Students must expect to attend obligatory seminars and workshops at GUC, OUC or KAU in order to complete various practical laboratory tasks and exercises. The number of such seminars and workshops will vary according to the courses being taken and the stage reached in the overall programme. The laboratory work involved in individual topics typically takes 1-2 days. For some basic electronic topics, students will find it possible to purchase the necessary equipment and thus complete the laboratory work at home without having to travel to GUC. Students are expected to cover their own travel and overnight expenses for obligatory attendance.
The online learning environment is provided by means of learning platforms, where lectures, assignments and other subject matter is provided. All student course work is also submitted through these same online platforms.
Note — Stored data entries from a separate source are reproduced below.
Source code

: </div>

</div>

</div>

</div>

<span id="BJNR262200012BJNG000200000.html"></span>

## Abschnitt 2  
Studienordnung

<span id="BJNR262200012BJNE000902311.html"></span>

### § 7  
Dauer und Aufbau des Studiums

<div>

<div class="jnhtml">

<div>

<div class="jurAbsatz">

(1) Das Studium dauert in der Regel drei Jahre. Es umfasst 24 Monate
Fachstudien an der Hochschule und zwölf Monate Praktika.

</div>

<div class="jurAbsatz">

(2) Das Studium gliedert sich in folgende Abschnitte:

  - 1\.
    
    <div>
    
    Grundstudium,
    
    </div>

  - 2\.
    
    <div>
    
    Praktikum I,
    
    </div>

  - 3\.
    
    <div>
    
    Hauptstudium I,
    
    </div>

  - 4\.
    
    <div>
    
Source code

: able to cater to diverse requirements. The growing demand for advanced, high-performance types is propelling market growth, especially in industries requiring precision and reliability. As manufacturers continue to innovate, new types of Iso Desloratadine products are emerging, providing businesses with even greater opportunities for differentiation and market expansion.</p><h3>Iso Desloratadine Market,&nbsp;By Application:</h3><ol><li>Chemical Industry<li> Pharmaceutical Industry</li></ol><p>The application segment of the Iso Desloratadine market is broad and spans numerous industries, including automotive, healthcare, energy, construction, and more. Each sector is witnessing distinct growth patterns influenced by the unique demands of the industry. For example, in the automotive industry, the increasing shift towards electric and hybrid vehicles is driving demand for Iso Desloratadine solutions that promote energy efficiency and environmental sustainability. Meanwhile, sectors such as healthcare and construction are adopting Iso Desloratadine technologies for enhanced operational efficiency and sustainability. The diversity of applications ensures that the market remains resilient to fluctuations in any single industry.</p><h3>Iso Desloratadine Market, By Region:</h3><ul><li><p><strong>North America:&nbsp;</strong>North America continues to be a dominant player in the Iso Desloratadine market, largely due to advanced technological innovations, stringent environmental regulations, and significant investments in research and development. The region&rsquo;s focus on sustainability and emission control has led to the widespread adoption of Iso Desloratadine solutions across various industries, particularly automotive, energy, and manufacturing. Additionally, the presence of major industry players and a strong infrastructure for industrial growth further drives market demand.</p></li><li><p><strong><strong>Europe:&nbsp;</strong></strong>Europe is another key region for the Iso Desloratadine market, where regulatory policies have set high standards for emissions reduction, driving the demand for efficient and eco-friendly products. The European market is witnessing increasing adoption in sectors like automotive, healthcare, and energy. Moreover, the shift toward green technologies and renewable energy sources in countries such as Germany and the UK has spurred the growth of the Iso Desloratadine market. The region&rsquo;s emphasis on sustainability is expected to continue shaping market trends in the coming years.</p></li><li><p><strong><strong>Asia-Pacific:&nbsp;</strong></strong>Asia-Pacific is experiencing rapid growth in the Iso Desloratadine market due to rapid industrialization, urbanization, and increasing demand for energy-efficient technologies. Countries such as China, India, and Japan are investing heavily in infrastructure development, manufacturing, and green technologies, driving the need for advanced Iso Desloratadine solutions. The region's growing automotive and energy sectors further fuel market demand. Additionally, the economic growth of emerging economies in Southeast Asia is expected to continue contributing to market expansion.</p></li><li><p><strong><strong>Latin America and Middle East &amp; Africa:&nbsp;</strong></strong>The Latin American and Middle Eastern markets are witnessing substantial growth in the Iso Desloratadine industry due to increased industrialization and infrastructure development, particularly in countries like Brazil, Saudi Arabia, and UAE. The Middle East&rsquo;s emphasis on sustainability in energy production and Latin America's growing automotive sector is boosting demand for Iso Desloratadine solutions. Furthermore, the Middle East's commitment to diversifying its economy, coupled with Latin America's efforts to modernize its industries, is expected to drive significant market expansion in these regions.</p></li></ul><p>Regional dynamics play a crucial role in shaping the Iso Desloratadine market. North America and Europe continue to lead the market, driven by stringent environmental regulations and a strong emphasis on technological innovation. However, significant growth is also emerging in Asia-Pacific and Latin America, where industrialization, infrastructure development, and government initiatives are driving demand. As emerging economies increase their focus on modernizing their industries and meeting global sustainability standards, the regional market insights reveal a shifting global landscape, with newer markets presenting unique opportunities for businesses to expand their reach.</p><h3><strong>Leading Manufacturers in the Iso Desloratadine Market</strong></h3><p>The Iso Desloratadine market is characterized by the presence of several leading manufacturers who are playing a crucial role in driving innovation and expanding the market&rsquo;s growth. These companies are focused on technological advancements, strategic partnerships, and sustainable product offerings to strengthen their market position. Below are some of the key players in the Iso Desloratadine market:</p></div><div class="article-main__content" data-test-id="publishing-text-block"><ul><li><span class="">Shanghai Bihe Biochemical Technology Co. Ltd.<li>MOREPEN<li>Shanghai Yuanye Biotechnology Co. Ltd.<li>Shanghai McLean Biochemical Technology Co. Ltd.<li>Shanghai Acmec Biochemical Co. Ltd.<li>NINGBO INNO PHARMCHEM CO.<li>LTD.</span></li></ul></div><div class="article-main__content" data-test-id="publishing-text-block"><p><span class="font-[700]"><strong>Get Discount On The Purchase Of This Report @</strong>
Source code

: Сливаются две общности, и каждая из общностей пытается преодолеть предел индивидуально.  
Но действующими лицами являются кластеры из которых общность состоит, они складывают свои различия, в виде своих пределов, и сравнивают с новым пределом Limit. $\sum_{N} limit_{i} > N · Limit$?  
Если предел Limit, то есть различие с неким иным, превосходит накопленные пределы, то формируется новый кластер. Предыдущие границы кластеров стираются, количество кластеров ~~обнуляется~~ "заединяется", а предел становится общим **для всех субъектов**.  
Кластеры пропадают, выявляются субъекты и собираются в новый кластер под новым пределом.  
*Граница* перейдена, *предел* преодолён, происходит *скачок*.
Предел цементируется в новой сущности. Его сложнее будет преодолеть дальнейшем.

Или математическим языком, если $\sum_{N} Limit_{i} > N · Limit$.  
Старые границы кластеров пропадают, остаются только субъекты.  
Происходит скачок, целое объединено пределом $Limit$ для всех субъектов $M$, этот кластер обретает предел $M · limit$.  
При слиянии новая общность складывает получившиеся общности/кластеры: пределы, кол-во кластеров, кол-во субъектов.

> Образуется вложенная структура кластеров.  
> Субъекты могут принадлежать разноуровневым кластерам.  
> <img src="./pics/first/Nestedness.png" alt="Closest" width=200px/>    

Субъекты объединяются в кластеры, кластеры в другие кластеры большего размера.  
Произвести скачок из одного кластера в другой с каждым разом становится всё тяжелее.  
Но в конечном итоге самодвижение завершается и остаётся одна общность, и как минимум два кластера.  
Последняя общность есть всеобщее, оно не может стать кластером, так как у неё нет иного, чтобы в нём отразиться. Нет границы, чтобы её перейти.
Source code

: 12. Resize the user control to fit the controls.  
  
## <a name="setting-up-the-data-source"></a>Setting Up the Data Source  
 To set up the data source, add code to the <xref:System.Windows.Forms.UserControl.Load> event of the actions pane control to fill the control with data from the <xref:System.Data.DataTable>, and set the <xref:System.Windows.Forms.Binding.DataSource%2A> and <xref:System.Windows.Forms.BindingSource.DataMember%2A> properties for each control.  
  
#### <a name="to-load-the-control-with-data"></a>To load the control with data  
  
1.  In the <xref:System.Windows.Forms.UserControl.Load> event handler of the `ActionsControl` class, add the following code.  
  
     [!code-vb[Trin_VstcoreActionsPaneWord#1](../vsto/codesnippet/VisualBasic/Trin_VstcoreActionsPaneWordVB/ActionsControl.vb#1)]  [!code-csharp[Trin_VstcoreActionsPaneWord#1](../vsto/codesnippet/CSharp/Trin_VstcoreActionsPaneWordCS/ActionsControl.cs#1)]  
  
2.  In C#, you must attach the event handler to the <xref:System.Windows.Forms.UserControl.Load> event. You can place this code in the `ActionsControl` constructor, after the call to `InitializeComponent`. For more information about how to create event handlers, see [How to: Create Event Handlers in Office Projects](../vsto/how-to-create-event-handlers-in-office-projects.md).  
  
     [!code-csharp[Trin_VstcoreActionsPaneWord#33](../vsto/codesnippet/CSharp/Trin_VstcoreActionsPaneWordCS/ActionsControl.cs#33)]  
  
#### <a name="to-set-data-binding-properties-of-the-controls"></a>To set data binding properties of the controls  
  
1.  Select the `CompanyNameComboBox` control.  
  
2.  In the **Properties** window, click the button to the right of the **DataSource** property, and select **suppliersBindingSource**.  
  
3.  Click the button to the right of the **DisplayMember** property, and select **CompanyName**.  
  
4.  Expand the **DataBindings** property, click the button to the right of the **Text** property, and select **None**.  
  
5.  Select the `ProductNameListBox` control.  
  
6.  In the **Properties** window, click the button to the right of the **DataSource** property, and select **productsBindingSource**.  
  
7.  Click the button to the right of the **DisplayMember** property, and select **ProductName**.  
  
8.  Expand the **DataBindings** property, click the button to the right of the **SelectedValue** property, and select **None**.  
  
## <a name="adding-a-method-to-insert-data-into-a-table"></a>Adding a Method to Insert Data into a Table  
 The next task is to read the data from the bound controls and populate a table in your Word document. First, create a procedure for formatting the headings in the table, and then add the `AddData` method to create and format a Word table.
The programme is therefore organised so that students are able to complete it regardless of their geographic location. Students also have some degree of flexibility in the timing of their studies. This means that the student role differs significantly from that of the ordinary full-time student, where lectures and tutoring takes place in physical close interaction between lecturer and student. Online students will experience far greater demands to take responsibility for their own progress and to take the initiative to clarify their academic and administrative questions. Some of the subject courses will be introduced at a start-up seminar over one to two days. The number of seminars and workshops for each subject will be announced in advance of each semester.
All written examinations are held on campus at GUC. Applications may however be submitted for examinations to be taken off campus at other appropriate institutions instead of travelling to GUC. Expenses for arranging alternative examination facilities must be met be the individual student concerned. For further guidance see www.hig.no/student/eksamen/retningslinjer.
An online flexible programme requires that students have the necessary equipment and software to be able to work and communicate using the Internet.
The following are the minimum requirements for this programme:
- Access to a laptop PC capable of audio playback and use of a web camera;
- Internet connection with good bandwidth.
- A PC using the Windows operating system is recommended in order to avoid difficulties in installing and using software programs.
- Various application software that can be downloaded freely over the internet; (e.g. Flashm Acrobat Reader, etc)
- Some specialist software require paid licences, see details in the individual course descriptions.